The United States Constitution, however, apportions political power differently to its upper house, the Senate, and its lower house, the House of Representatives. Within the Senate each state is represented by two seats, the result of compromise when the constitution was written. Seats in the US House of Representatives (the House) are apportioned among the states based on the relative population of each state in the total population of the union. The states then create districts from which representatives will be elected to serve in the US House of Representatives. The ideal is that each district would have an equal amount of population. States can lose or gain seats at each decennial census. Districts must be redrawn within each state after each census to reflect population changes.

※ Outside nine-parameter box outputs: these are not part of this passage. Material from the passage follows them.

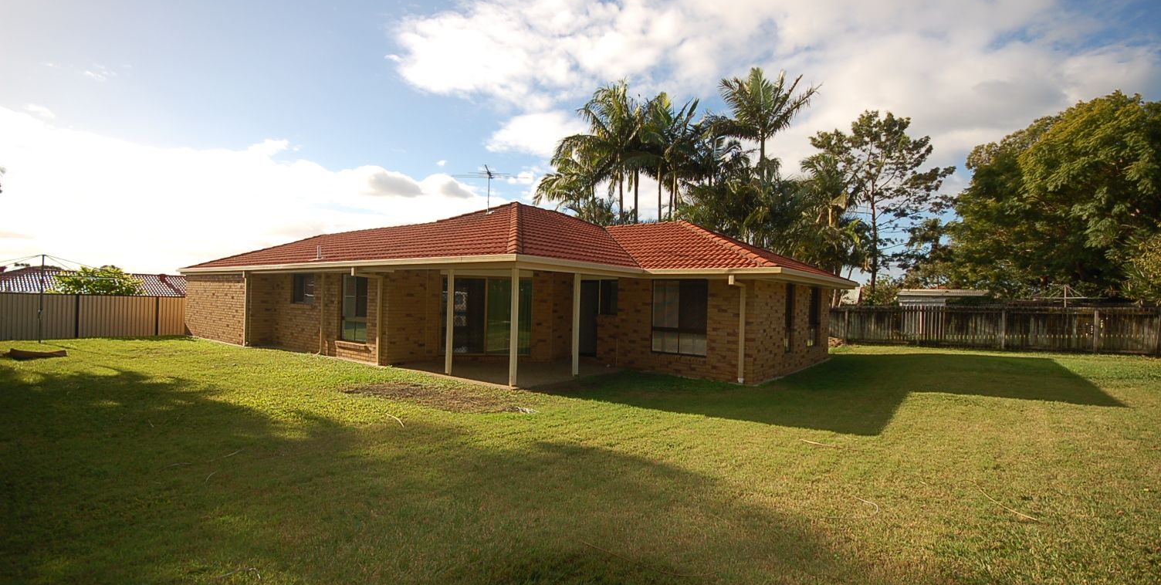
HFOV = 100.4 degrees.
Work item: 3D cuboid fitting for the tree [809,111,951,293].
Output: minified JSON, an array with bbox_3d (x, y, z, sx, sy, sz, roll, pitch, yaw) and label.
[{"bbox_3d":[17.175,-4.021,27.931,8.249,12.983,8.249,1,-1,31],"label":"tree"}]

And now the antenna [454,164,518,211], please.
[{"bbox_3d":[-2.683,-2.968,14.068,2.057,1.184,1.529,1,-1,-3],"label":"antenna"}]

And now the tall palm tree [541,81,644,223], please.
[{"bbox_3d":[0.368,-4.354,24.432,5.517,12.725,5.517,1,-1,1],"label":"tall palm tree"}]

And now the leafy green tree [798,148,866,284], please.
[{"bbox_3d":[11.584,-2.159,22.453,3.325,8.861,3.325,1,-1,27],"label":"leafy green tree"}]

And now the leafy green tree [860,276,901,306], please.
[{"bbox_3d":[15.177,0.778,24.483,2.172,3.213,2.172,1,-1,32],"label":"leafy green tree"}]

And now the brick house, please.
[{"bbox_3d":[-3.080,-0.540,17.560,21.081,4.839,12.848,1,-1,38],"label":"brick house"}]

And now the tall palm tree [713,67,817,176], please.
[{"bbox_3d":[8.830,-4.365,23.430,5.223,13.152,5.223,1,-1,20],"label":"tall palm tree"}]

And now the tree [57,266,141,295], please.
[{"bbox_3d":[-20.960,0.201,20.985,3.822,2.768,3.822,2,-1,-45],"label":"tree"}]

Apportionment is also applied in party-list proportional representation elections to distribute seats between different parties once they've won a particular percentage of the vote. Current philosophy is that each person's vote should carry the same weight in legislative bodies that are derived from population.

There is no single agreed upon way of measuring malapportionment. Using the ratio of the largest district to the smallest district may seem like an obvious way, but it does not tell us the overall degree of malapportionment. For example, in India, every district is assigned one member in the national lower chamber. The largest district, Thane, had a population of 1,744,592 in 1991. That same year the smallest district Lakeshadweep had a population of 31,665. Even though Lakeshadweep was outnumbered nearly 50:1, this information does not tell us the overall degree of malapportionment nationwide. If the smallest and highest populated districts are outliers, they could represent extreme cases although the overall country has a very low degree of malapportionment. There are many different mathematical schemes for calculating apportionment, which can produce different results in terms of seats for the relevant party or sector. Additionally, all methods are subject to one or more anomalies.

With the Hamilton method, party A with vote total P(A) is entitled to its mth seat before party B with vote total P(B) is entitled to its nth seat if and only if P(A)/Q-m > P(B)/Q-n, where Q is a fixed amount called a quota.

A popular alternative is a family of methods where the condition can be represented as P(A)/f(m-1) > P(B)/f(n-1) where f(x) is a function that, for practical applications, yields a number between x and x+1. Five choices for f(x) have received support over the years [1]:

  • f(x)=x (the Adams method or method of smallest divisors)
  • f(x) set to the harmonic mean of x and x+1 (the Dean method)
  • f(x) set to the geometric mean of x and x+1 (the Huntington-Hill method or method of equal proportions)
  • f(x) set to the arithmetic mean of x and x+1 (the Webster method or method of major fractions)
  • f(x)=x+1 (the Jefferson method or method of greatest divisors)

Malapportionment, or unequal representation, is broad and systematic variance in the size of electoral constituencies resulting in disproportionate representation for a given voter. Malapportionment is only possible within electoral systems that have districted constituencies - an electoral system with only one national constituency, such as those in Israel and the Netherlands, cannot be malapportioned.